▶ Passage to read:
--- START ---
Key provisions and changes

  • Real property tax reductions for nonbusiness and owner-occupied property:
    • Section 319.302 amendments create a framework for partial exemptions based on property use (farming vs. residential activity) and set the reduction percentages (ten percent for farming, seven-and-a-half percent for residential in the first year, with a two-and-a-half percentage-point cumulative reduction in each of the next two years; zero percent thereafter).
    • The reductions apply to qualifying parcels and manufactured/mobile homes, with rules guiding how reductions affect tax levies and debt charges. The reduction is designed to be budget-neutral with respect to debt and levy calculations and can be adjusted to ensure adequate debt payments.
    • County auditors must review parcels annually (as of January 1) to determine eligibility; tax commissioners can adopt implementing rules.
  • Expanded and adjusted homeowner relief via existing exemptions (323.152, 323.153, 323.156, 323.158):
    • Additional reductions for certain homeowners: permanently disabled, elderly (65+), surviving spouses of those who were disabled or elderly, disabled veterans, and surviving spouses of public service officers killed in the line of duty.
    • Reductions are calculated using a formula tied to true value, assessment percentage, effective tax rate, and remaining reduction after other reductions; annual adjustments are tied to GDP deflator and per-year thresholds.
    • New eligibility and documentation requirements (medical/agency verification) accompany disability-based reductions.
    • Disabled veteran and public service officer survivor provisions provide fixed-value multipliers and are treated as in-lieu of other exemptions.
--- END ---
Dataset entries
--- START ---
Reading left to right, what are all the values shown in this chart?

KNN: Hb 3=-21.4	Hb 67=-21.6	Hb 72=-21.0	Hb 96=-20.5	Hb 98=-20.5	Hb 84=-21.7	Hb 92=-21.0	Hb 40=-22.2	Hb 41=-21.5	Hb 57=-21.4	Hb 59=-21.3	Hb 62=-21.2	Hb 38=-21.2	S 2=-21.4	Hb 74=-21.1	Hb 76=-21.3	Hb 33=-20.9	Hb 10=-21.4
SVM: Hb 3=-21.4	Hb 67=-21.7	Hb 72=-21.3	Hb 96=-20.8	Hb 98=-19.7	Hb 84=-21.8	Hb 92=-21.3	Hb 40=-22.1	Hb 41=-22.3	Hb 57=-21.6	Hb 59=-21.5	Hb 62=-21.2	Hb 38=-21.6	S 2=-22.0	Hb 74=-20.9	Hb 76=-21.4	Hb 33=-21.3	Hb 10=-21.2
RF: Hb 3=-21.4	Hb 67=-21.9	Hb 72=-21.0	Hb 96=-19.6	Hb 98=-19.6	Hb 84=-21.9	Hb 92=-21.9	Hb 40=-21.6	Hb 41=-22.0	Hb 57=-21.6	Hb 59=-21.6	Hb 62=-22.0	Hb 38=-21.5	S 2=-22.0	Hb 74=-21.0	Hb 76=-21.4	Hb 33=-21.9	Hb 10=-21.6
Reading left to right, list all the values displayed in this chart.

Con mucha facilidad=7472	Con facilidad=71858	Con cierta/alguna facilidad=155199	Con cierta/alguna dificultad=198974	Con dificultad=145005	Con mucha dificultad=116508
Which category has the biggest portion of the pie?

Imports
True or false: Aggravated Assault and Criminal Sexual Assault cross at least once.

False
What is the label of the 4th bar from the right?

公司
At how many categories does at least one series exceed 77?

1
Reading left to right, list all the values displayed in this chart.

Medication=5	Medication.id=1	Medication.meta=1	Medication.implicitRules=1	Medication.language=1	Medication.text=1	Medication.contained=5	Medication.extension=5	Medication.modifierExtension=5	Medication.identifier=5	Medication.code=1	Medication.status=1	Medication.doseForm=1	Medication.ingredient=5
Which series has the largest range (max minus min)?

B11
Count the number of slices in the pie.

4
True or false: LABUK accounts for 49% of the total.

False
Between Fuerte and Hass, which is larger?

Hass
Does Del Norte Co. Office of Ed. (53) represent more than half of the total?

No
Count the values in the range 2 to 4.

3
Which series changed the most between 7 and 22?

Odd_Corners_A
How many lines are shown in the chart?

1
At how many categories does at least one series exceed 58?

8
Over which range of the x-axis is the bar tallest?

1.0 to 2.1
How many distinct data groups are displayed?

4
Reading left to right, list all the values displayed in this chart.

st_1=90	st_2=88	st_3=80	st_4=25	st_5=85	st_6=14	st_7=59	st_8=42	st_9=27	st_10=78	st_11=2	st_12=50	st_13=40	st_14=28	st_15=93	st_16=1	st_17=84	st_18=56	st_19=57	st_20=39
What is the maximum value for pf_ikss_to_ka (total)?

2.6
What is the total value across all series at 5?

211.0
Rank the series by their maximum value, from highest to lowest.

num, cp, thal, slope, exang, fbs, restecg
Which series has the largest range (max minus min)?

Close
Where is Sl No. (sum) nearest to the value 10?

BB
--- END ---
▶ Work item:
Do these statements agree with the summary of key provisions and changes? For each, answer yes or no and quote the words from the summary that settle it.
1. The reduction percentage for farming is ten percent.
2. County auditors review parcels for eligibility every month.
3. Annual adjustments to the homeowner reductions are tied to the consumer price index.

▶ Completed exercise:
1. Yes: "ten percent for farming"
2. No: "County auditors must review parcels annually (as of January 1) to determine eligibility"
3. No: "annual adjustments are tied to GDP deflator and per-year thresholds"